[Opening Data for analysis section]
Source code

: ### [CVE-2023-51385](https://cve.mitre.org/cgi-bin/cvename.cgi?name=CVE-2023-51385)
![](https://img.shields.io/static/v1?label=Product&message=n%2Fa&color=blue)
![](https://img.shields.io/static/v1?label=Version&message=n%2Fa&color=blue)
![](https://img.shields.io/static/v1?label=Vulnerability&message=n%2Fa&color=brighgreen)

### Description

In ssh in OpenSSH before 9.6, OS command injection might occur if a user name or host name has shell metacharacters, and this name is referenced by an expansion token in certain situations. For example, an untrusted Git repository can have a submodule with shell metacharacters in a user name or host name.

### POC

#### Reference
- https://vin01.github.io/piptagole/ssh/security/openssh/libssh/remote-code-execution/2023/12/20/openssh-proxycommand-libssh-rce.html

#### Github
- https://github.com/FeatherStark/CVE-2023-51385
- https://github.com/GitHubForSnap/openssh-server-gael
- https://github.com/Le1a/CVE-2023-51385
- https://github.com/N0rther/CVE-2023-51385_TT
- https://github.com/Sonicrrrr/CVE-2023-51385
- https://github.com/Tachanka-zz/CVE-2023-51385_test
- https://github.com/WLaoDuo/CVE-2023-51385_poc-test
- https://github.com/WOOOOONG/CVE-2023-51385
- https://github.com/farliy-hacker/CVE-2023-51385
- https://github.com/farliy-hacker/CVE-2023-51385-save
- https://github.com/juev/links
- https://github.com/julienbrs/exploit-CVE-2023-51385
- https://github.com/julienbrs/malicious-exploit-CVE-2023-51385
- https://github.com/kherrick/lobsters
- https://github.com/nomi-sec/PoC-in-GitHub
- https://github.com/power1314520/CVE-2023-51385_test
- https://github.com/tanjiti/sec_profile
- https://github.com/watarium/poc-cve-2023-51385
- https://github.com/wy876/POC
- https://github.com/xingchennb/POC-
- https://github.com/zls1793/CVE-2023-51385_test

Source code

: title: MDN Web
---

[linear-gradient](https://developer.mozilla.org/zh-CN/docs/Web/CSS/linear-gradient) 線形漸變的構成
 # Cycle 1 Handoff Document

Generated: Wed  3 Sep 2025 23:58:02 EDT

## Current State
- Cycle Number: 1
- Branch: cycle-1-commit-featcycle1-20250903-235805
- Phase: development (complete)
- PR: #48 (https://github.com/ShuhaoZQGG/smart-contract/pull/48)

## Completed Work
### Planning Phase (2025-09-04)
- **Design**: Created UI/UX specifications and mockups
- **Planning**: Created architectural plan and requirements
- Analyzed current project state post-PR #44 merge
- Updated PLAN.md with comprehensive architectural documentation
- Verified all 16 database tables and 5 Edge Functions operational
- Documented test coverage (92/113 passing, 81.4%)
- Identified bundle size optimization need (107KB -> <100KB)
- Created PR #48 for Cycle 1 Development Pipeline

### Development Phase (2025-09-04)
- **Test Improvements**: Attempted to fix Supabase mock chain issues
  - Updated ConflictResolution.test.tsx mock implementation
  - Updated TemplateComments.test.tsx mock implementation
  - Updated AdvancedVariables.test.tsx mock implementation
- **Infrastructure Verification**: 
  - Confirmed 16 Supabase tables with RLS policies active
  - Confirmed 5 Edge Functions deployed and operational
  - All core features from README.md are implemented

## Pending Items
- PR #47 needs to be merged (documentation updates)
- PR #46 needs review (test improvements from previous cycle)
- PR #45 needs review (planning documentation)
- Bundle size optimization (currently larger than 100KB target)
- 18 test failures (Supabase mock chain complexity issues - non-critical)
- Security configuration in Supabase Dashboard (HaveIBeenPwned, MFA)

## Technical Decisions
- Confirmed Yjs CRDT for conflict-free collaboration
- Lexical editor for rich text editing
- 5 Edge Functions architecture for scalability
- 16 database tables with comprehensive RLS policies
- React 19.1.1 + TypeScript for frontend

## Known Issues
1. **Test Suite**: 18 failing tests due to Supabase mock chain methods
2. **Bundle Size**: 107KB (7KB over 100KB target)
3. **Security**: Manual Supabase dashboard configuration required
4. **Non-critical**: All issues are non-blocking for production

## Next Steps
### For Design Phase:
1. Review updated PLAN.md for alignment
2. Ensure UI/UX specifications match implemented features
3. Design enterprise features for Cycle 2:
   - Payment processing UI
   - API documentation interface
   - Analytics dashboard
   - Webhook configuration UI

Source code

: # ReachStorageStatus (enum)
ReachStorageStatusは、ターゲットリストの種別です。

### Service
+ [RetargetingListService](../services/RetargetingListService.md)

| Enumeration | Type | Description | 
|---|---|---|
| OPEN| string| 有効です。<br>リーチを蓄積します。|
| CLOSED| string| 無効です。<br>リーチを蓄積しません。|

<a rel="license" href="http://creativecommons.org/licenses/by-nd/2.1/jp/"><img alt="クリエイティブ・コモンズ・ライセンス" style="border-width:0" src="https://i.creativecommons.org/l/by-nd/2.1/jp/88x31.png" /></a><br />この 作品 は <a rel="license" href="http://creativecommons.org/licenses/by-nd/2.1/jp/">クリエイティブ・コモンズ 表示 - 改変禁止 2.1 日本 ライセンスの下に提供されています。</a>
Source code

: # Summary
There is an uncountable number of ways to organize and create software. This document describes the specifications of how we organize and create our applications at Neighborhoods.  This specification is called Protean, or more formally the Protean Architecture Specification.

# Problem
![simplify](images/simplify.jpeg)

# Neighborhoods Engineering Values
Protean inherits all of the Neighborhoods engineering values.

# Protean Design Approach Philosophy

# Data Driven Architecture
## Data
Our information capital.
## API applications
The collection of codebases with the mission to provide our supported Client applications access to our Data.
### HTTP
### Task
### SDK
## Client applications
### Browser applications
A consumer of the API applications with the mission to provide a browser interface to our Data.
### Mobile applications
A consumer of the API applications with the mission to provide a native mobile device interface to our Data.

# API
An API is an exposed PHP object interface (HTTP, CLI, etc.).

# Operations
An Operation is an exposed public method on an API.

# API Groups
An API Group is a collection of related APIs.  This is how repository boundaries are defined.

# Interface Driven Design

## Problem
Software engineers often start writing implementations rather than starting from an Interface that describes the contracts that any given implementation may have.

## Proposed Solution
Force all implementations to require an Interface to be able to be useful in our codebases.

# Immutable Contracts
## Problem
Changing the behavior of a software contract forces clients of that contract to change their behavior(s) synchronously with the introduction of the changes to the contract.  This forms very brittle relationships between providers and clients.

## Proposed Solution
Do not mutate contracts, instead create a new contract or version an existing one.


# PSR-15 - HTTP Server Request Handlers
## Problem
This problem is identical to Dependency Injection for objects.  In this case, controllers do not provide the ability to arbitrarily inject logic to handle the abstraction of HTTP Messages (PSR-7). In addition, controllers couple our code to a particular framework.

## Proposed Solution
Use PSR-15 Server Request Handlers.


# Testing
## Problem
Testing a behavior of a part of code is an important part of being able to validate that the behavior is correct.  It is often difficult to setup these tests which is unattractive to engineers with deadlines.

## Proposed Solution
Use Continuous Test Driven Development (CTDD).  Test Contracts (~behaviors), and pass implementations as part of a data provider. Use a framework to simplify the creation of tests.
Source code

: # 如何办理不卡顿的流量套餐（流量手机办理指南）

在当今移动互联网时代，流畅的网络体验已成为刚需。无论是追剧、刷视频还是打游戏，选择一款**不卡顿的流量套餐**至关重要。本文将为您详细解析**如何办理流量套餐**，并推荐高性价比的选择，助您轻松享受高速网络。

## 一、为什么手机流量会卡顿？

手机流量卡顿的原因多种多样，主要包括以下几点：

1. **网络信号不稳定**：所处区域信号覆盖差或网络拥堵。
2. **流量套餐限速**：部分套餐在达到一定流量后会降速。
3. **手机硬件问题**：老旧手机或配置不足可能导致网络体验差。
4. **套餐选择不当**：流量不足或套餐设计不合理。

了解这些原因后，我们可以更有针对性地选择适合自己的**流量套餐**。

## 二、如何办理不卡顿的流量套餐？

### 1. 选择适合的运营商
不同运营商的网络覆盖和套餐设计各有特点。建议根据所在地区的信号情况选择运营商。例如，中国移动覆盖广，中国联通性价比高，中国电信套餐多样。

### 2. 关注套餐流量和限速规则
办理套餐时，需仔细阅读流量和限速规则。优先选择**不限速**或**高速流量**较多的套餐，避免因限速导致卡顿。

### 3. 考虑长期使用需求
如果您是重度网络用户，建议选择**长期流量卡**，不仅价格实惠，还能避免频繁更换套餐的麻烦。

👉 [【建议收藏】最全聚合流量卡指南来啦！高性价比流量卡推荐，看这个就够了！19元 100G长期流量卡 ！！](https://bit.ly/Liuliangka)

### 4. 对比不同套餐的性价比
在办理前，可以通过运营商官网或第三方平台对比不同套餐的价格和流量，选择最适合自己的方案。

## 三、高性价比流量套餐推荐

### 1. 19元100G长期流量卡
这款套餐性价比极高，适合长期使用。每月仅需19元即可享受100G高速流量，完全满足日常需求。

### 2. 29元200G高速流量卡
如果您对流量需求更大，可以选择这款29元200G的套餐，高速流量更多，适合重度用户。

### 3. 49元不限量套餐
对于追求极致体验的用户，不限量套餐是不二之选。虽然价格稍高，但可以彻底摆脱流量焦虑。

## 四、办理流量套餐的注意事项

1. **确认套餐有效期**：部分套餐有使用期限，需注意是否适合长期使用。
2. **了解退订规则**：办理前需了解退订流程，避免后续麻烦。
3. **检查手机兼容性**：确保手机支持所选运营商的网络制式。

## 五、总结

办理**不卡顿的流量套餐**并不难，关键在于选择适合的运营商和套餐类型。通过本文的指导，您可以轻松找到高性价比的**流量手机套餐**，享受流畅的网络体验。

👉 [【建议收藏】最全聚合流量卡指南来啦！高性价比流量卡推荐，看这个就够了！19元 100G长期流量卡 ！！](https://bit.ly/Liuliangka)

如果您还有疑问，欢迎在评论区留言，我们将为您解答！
[Closing Data for analysis section]
* Job item
Copy all lines from the material that hold "documentation".

* Solution below
- Updated PLAN.md with comprehensive architectural documentation
- PR #47 needs to be merged (documentation updates)
- PR #45 needs review (planning documentation)
   - API documentation interface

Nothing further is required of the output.